EXERCISE => Would you restate each line of the data below word for word, without its pictures?

COLLECTED DATA =>
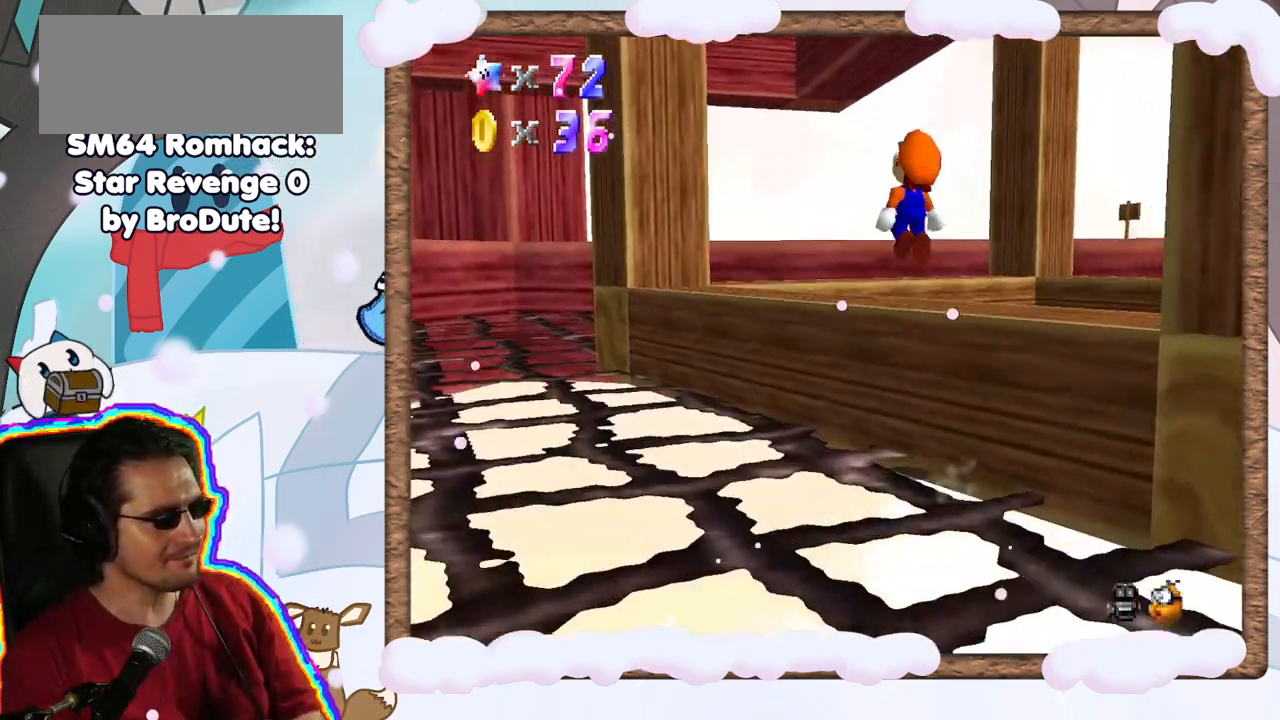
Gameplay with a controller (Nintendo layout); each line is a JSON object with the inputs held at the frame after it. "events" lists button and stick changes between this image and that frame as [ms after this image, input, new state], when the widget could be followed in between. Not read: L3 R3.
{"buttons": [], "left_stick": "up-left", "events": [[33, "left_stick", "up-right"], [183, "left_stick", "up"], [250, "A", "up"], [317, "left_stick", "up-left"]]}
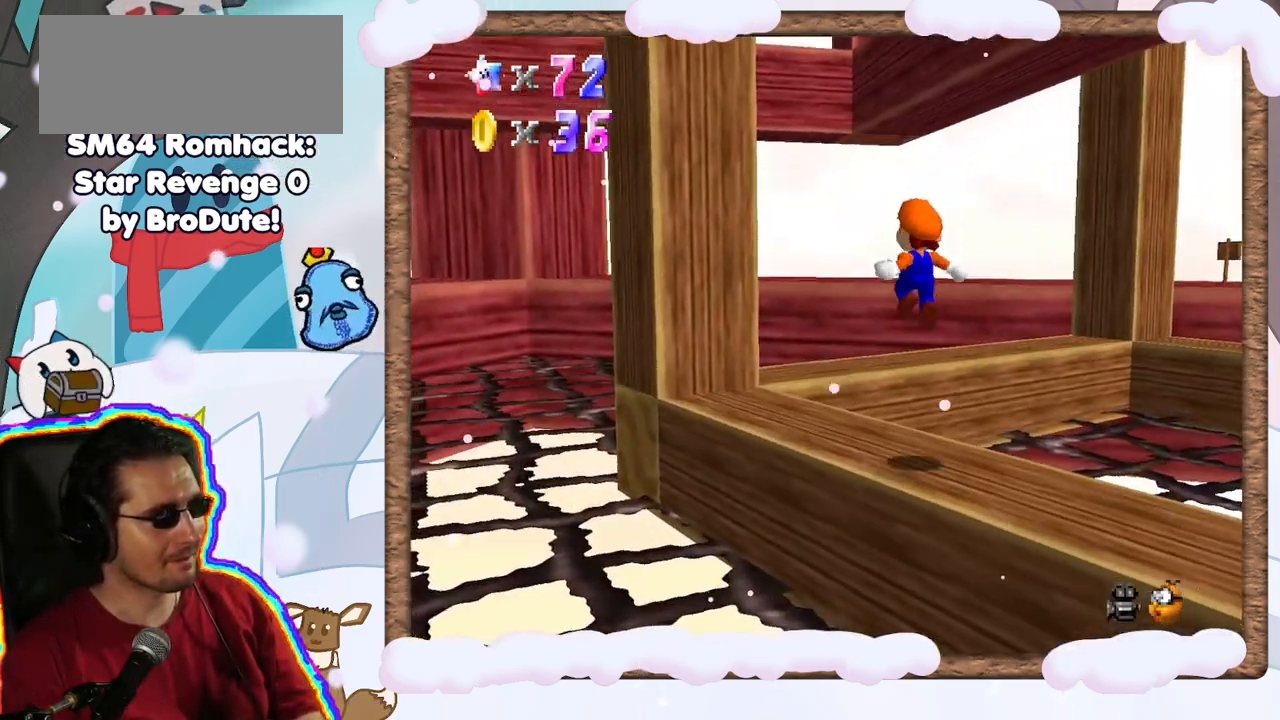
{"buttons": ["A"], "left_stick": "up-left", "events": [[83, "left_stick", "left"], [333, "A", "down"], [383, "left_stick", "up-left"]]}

RESPONSE FOR THIS EXERCISE =>
Gameplay with a controller (Nintendo layout); each line is a JSON object with the inputs held at the frame after it. "events" lists button and stick changes between this image and that frame as [ms after this image, input, new state], when the widget could be followed in between. Not read: L3 R3.
{"buttons": [], "left_stick": "up-left", "events": [[33, "left_stick", "up-right"], [183, "left_stick", "up"], [250, "A", "up"], [317, "left_stick", "up-left"]]}
{"buttons": ["A"], "left_stick": "up-left", "events": [[83, "left_stick", "left"], [333, "A", "down"], [383, "left_stick", "up-left"]]}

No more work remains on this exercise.